"İçtihat Metni"
MAHKEMESİ :Asliye Hukuk Mahkemesi
Taraflar arasındaki 4650 sayılı Kanunla değişik 2942 sayılı Kamulaştırma Kanunu'nun 10. maddesine dayanan kamulaştırma bedelinin tespiti ve kamulaştırılan taşınmazın davacı idare adına tescili davanın açılmamış sayılmasına dair verilen yukarıda gün ve sayıları yazılı hükmün Yargıtay'ca ONANMASI hakkında Daireden çıkan kararı kapsayan 15/03/2021 gün ve 2020/6236 Esas – 2021/3358 Karar sayılı ilama karşı davacı idare vekilince verilen dilekçe ile karar düzeltilmesi istenilmiş olmakla, dosyadaki belgeler okunup gereği konuşulup düşünüldü:
- K A R A R -
Dava, 4650 sayılı Kanunla değişik 2942 sayılı Kamulaştırma Kanunu'nun 10. maddesine dayanan kamulaştırma bedelinin tespiti ve kamulaştırılan taşınmazın davacı idare adına tescili istemine ilişkin davanın açılmamış sayılmasına dair mahkemece verilen karar, davacı idare vekilinin temyizi üzerine Dairemizce onanmış, bu karara karşı davacı idare vekilince karar düzeltme isteminde bulunulmuştur.

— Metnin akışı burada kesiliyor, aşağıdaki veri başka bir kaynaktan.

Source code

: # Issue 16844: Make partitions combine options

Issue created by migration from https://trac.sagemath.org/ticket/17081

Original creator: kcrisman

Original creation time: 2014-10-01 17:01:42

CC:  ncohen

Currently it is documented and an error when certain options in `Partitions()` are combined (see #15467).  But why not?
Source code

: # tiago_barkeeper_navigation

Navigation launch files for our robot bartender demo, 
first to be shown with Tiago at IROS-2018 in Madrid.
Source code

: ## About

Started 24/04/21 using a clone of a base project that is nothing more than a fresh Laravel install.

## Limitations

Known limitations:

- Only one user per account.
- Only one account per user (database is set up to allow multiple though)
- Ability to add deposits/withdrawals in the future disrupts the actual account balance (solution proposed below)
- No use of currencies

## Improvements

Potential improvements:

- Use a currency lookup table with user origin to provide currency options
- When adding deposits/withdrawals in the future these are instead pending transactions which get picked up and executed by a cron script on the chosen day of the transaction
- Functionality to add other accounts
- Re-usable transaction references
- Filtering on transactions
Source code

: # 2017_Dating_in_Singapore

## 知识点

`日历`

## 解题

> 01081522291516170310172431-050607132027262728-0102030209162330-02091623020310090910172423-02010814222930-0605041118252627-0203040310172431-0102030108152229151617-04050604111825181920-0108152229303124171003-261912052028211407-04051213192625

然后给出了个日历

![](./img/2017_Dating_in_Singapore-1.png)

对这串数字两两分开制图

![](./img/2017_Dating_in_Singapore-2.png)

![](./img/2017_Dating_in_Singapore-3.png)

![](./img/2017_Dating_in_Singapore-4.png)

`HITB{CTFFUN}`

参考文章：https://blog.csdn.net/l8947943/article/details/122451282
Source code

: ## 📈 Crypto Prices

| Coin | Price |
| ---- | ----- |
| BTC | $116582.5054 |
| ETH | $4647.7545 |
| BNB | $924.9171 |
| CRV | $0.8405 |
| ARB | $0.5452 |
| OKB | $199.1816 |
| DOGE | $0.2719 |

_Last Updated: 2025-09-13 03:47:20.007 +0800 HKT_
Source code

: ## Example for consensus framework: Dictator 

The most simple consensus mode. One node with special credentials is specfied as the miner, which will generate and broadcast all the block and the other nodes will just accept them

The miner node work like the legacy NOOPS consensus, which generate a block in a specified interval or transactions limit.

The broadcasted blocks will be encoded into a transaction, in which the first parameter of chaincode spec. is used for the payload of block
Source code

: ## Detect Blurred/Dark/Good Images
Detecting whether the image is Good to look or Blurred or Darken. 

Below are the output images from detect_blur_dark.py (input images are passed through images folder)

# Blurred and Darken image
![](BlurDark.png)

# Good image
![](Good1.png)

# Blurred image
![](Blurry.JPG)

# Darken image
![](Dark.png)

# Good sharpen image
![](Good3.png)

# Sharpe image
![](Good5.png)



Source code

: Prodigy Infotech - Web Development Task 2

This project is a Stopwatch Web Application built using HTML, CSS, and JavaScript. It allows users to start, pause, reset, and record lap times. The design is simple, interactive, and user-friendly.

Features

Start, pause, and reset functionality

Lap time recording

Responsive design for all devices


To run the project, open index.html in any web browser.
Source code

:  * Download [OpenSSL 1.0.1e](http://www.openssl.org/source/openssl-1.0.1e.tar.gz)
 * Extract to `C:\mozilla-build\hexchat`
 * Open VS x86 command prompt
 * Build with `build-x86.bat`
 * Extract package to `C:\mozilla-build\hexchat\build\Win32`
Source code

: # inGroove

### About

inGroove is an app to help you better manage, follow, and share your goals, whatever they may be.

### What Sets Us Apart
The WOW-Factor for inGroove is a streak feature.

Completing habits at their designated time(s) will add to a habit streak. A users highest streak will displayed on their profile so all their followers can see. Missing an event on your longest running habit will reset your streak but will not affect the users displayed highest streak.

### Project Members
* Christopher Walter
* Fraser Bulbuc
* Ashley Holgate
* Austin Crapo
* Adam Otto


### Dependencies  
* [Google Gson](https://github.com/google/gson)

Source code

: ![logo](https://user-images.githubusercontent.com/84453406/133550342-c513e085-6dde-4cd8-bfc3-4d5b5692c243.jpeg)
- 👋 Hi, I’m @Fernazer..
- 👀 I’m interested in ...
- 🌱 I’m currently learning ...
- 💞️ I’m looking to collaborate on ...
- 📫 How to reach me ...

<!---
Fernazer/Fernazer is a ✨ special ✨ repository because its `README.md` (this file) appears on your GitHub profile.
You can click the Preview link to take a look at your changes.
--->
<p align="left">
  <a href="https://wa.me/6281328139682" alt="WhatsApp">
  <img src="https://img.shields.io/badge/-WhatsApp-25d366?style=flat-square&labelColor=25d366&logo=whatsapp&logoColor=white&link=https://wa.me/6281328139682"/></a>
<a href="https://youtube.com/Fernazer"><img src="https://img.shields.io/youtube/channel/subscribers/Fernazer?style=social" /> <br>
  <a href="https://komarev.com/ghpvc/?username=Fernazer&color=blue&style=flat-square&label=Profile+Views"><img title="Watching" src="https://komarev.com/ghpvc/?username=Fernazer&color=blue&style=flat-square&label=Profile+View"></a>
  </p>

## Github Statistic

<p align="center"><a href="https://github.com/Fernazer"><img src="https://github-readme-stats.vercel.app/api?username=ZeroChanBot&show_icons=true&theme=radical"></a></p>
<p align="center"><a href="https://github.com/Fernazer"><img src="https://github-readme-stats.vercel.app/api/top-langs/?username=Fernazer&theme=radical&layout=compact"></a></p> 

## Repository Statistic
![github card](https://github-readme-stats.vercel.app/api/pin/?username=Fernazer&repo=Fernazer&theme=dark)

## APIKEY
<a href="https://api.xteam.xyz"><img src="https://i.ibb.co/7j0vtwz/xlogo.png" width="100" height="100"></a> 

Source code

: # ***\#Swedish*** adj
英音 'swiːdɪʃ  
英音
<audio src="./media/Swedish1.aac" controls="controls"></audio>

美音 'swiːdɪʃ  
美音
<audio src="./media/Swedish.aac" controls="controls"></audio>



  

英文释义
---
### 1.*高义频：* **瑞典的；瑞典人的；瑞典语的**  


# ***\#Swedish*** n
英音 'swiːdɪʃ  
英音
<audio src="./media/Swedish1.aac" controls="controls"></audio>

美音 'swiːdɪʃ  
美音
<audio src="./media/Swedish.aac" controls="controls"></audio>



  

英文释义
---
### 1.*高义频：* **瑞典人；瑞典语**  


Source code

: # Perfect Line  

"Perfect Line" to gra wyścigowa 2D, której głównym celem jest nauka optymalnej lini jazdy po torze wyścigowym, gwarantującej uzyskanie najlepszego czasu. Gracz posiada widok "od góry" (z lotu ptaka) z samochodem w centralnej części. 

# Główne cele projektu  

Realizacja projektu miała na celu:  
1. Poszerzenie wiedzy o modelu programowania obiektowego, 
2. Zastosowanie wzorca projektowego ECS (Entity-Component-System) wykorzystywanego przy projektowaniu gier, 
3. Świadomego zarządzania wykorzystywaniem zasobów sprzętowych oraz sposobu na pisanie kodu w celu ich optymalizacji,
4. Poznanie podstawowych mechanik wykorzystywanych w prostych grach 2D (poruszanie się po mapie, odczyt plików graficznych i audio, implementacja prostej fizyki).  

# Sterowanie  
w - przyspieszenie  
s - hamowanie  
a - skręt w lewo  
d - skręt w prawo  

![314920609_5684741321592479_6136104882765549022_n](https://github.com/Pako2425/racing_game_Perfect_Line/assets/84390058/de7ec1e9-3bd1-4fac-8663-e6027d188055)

Dosyada bulunan kanıt ve belgelere, Yargıtay kararında yazılı gerekçelere göre davacı idare vekilinin sair karar düzeltme istekleri HUMK'un 440. maddesinde yazılı nedenlerden hiçbirine uymadığından yerinde değildir. Ancak;
Dosya kapsamından; bozma öncesi ilk karar ile davalı adına kayıtlı olan dava konusu taşınmazın tapu kaydının iptali ile davacı idare adına tesciline karar verildiği ve davacı idare vekili tarafından sunulan banka dekontuna göre davacı idarenin onama ilamından sonra depo kararını yerine getirdiği anlaşıldığından, tarafların beyanları sorularak ve usul ekonomisi de gözetilerek işin esasına girilip bir karar verilmesi gerektiği,
Bu kez yapılan incelemede anlaşıldığından; davacı idare vekilinin karar düzeltme isteminin kabulü ile Dairemizin 15/03/2021 gün ve 2020/6236 Esas - 2021/3358 Karar sayılı onama ilamının kaldırılmasına karar verildikten sonra yapılan değerlendirmede;
Dava, 4650 sayılı Kanunla değişik 2942 sayılı Kamulaştırma Kanunu'nun 10. maddesine dayanan kamulaştırma bedelinin tespiti ve kamulaştırılan taşınmazın davacı idare adına tescili istemine ilişkindir.
Mahkemece uyulan bozma kararı gereğince inceleme ve işlem yapılmış, taraflarca takip edilmeyen davanın açılmamış sayılmasına dair hüküm kurulmuş; karar, davacı idare vekilince temyiz edilmiştir.
Dosya içindeki bilgi ve belgelere göre, fark bedelin bloke edilmesi için verilen süre sonrasındaki celselerde davacı idare vekilinin mazereti kabul edilmeyerek dosyanın işlemden kaldırılmasına ve yenileme sonrasında tekrar mazeret dilekçesinin reddine karar verilerek, ikinci kez takipsiz bırakılan davanın açılmamış sayılmasına karar verilmiş ise de; bozma öncesi ilk karar ile davalı adına kayıtlı olan dava konusu taşınmazın tapu kaydının iptali ile davacı idare adına tesciline karar verildiği ve davacı idare vekili tarafından sunulan banka dekontuna göre davacı idarenin onama ilamından sonra 21.09.2021 tarihinde depo kararını yerine getirdiği anlaşıldığından, tarafların beyanları sorularak ve usul ekonomisi de gözetilerek işin esasına girilip bir karar verilmesi gerektiğinin düşünülmemesi,
Doğru görülmemiştir.
Davacı idare vekilinin temyiz itirazları yerinde olduğundan hükmün açıklanan nedenlerle HUMK'un 428. maddesi gereğince BOZULMASINA, davacı idareden peşin alınan temyiz ve karar düzeltme harçlarının istenildiğinde iadesine ve temyize başvurma harcının Hazineye irad kaydedilmesine, 24/11/2021 gününde oybirliğiyle karar verildi.